Child killers. Rape-torture-murderers. Cop killers and serial murderers. These are the worst of the worst.

It takes an evil person to kill another innocent human being, but it takes an especially depraved mind to commit acts so utterly heinous that you earn a spot on California’s death row. Depraved minds like that of Charles Ng, who over the course of 1983 to 1985, committed as many as 25 murders in Calaveras County. Ng kidnapped families, tortured then murdered fathers and infants while forcing the mothers to watch. He then repeatedly tortured and raped the mothers, before finally killing them as well.

It has been over 30 years since his last murder.

Ng fled to Canada where he fought extradition for over six years. Finally sent back to California, he engaged in a series of legal maneuvers to delay his trial for seven more years. His time in court did not begin until late 1998 – 13 years after his last rape-torture-murder. He was convicted and sentenced to death in 1999 and for 17 years since, has sat on death row in San Quentin, denying justice for the families of his victims.

To protect public safety, bring justice to the worst criminals and closure for the families whose loved ones were taken from them, California’s death penalty must be reformed so that it can actually be used. These reforms are not complicated. They include requiring special death penalty counsel to be appointed sooner to stop legal delays, requiring death row inmates to work while awaiting appeals and pay restitution to their victims’ families, allowing death row inmates to be housed in double cells in any maximum security prison and replacing the current, three-drug lethal injection cocktail with a single-drug protocol that is the same drug recently approved for physician-assisted suicide in California.
Unfortunately, at the same time victims’ families, districts attorneys, and law enforcement leaders are trying to reform the death penalty, opposing forces are working to repeal it and they have received millions of dollars from liberal activists and expected to qualify for the ballot. The only way to stop this repeal effort is to ensure the California Death Penalty Reform and Savings measure is also on the ballot.

Despite all the attacks against the death penalty by the soft-on-crime liberals, Californians still strongly support capital punishment. If they have a fair choice, they will pick reform over repeal and we need to give them that choice.

We are in the final stages of collecting the signatures needed to place the reform measure on the ballot. Petitions are being collected by volunteers, but in a state as big as California, some portion of signatures will be collected by paid petition gatherers and our campaign is behind our fundraising goal to make sure we can pay for them. Our campaign needs to raise one million dollars by next week, or death penalty reform may not make it on the ballot.

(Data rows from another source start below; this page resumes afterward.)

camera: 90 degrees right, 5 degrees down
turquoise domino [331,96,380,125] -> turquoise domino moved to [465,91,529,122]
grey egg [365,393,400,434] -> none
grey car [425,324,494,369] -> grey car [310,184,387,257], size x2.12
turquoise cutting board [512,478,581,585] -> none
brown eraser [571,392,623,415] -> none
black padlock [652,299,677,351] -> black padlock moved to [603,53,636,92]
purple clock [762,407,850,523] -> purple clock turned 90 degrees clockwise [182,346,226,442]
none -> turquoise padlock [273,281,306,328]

The threat, and application, of a working death penalty law in California is law enforcement’s strongest tool to keep our communities safe. After two decades of falling crime in California, violent crime is on the rise again in our state.

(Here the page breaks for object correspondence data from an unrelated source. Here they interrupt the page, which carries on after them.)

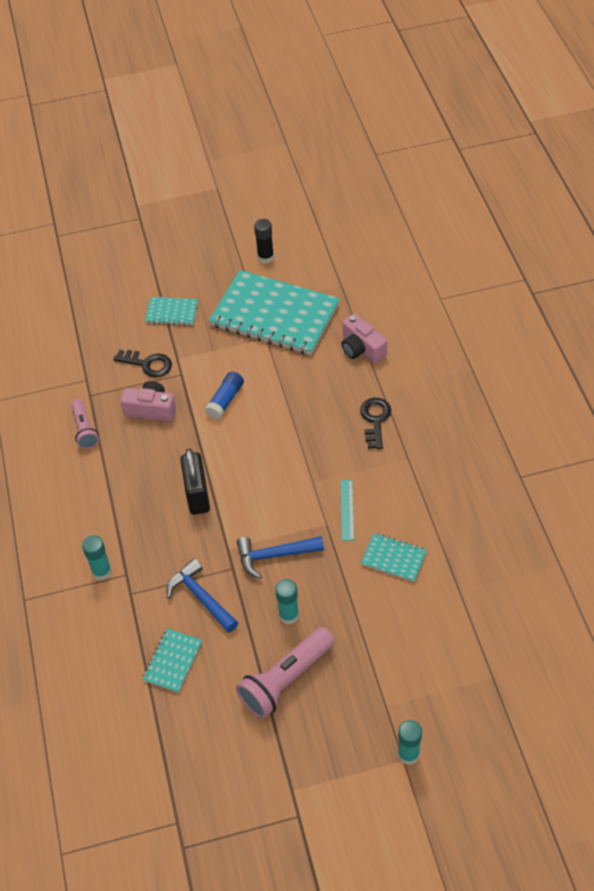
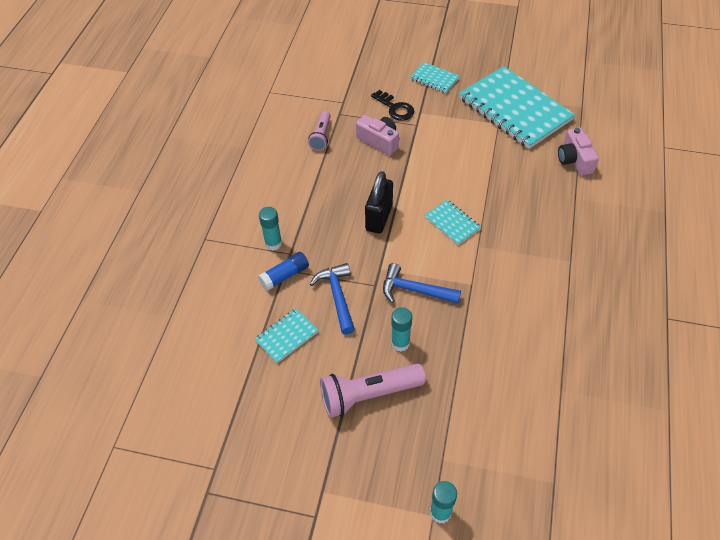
camera: 25 degrees right, 0 degrees up
blue glue stick [205,371,244,420] -> blue glue stick moved to [258,252,309,291]
black glue stick [254,219,274,264] -> none
turquoise ruler [340,480,354,541] -> none
black key [360,398,391,449] -> none
turquoise notebook [361,533,427,582] -> turquoise notebook moved to [424,200,481,245]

It’s no accident that since thousands of prisoners started getting early release to relieve prison overcrowding, and dozens of other crimes were changed from felonies to misdemeanors, that crime has started to go back up. If the death penalty is also repealed, many law enforcement leaders fear that we will face a tidal wave of violent crime like we have not seen in over 20 years.

For the victims and their families and for law enforcement leaders who toil every day to keep us safe, help us save and reform the death penalty.